▸ **What to work on**
[a] Quote the event streaming passage below, starting with "Introduction to Event" and going on through "only one stream.".
[b] Which two tools does the event streaming passage below name as the most famous for event streaming?

It is a message-driven, subscribe and publish mechanism which maximizes a fully managed streaming-services to established asynchronous communication between all inter-components, by which upstream components transfer processing to downstream components by publishing domain events that consumed downstream.
Note: An event-based system must be an append-only, distributed, shared database.
Why should we focus on Event Streaming?
To achieve elastic, responsive, resilient, and message-driven system efficiently, and in today’s world where data is so big event streaming changes the order of the whole analytics procedure: it can Store queries/analysis parallel.Two most famous tools for event streaming are Kafka and MapR Streams.
Introduction to Event Sourcing
What is Event Sourcing?
This is an architectural pattern that ensures that all the changes to an application state stored as a sequence of events or stream. Through this, we not only store or query the events but also we can use the event log to reconstruct past states.
There are basically two approaches to event sourcing:
In this, the event-first command does not write any data to the database. Instead of writing it, it wraps the data in a domain event and posts it to only one stream.

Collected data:

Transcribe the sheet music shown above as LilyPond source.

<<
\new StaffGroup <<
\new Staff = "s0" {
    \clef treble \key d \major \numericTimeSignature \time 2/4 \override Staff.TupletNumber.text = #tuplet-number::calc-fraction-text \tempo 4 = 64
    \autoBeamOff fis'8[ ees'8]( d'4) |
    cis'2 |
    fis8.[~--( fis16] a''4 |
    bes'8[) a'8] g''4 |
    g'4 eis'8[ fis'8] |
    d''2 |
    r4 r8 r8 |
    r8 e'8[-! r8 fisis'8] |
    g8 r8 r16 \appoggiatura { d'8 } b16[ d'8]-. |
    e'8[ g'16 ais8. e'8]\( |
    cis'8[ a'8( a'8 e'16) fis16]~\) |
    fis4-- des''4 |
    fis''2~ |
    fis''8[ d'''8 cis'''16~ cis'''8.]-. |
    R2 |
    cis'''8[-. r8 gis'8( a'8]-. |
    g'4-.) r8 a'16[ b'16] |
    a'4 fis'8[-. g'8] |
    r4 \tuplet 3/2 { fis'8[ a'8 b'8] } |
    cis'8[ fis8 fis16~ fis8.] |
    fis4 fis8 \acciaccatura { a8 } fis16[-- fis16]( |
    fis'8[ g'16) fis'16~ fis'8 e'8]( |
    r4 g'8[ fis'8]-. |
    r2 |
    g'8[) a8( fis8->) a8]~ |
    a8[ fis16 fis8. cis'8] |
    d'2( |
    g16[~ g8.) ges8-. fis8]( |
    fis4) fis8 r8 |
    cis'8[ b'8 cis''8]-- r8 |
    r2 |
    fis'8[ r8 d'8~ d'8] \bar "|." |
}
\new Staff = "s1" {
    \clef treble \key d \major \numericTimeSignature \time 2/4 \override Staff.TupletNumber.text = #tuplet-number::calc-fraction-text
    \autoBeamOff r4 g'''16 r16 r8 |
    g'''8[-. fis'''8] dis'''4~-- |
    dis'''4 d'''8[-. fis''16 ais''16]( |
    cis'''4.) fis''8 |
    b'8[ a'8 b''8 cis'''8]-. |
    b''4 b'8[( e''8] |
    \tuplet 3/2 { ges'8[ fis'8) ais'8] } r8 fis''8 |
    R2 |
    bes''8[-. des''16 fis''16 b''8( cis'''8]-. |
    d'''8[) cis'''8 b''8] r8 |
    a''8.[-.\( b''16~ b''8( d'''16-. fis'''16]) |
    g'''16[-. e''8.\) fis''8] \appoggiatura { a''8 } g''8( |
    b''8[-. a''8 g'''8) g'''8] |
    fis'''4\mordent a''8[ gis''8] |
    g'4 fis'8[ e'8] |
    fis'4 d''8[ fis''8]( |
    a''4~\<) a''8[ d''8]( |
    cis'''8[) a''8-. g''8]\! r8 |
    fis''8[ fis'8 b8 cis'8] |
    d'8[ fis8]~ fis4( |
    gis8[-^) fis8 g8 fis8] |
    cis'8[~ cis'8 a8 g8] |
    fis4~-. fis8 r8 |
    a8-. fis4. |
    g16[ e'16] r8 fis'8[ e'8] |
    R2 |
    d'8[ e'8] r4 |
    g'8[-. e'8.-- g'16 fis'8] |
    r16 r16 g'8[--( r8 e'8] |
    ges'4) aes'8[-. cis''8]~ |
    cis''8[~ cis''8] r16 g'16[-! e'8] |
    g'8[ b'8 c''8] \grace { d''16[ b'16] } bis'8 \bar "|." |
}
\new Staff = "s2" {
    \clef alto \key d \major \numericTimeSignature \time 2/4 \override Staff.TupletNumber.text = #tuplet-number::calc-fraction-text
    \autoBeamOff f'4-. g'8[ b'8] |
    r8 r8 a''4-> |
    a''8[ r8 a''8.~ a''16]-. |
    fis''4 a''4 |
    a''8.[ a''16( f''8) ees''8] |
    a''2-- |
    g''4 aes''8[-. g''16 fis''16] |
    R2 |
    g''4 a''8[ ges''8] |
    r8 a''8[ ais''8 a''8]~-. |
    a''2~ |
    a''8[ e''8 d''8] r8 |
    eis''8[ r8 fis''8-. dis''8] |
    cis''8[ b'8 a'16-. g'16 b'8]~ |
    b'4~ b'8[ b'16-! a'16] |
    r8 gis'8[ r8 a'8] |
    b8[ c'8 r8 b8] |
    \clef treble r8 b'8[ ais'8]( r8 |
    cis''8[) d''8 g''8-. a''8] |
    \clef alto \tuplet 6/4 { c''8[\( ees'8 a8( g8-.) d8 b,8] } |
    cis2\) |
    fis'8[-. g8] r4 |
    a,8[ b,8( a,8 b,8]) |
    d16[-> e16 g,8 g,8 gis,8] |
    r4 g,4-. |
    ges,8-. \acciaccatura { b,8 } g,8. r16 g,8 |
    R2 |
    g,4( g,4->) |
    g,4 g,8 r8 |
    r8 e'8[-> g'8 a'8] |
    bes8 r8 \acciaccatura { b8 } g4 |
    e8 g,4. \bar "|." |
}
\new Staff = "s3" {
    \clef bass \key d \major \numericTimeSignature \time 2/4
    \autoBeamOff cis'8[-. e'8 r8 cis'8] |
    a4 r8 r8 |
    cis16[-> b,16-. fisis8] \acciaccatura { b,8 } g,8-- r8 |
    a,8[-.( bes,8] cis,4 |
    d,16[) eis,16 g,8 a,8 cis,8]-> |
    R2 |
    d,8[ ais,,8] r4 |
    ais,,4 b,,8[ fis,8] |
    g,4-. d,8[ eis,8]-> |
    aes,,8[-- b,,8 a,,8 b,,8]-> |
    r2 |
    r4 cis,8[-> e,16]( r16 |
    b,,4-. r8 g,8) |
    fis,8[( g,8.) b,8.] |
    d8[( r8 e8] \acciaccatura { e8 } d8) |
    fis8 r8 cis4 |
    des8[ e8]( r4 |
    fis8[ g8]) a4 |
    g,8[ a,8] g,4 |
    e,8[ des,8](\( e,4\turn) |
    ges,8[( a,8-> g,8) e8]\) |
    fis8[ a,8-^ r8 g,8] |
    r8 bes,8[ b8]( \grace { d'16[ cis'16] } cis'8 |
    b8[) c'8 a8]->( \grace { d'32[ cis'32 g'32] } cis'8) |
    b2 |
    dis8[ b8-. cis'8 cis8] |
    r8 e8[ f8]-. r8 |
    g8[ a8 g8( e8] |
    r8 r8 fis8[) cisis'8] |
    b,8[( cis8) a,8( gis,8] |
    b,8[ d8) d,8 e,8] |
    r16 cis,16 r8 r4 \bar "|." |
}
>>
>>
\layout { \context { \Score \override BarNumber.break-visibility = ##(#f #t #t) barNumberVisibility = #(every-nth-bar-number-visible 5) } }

▸ **Answers**
[a]
Introduction to Event Sourcing
What is Event Sourcing?
This is an architectural pattern that ensures that all the changes to an application state stored as a sequence of events or stream. Through this, we not only store or query the events but also we can use the event log to reconstruct past states.
There are basically two approaches to event sourcing:
In this, the event-first command does not write any data to the database. Instead of writing it, it wraps the data in a domain event and posts it to only one stream.

[b] Kafka and MapR Streams.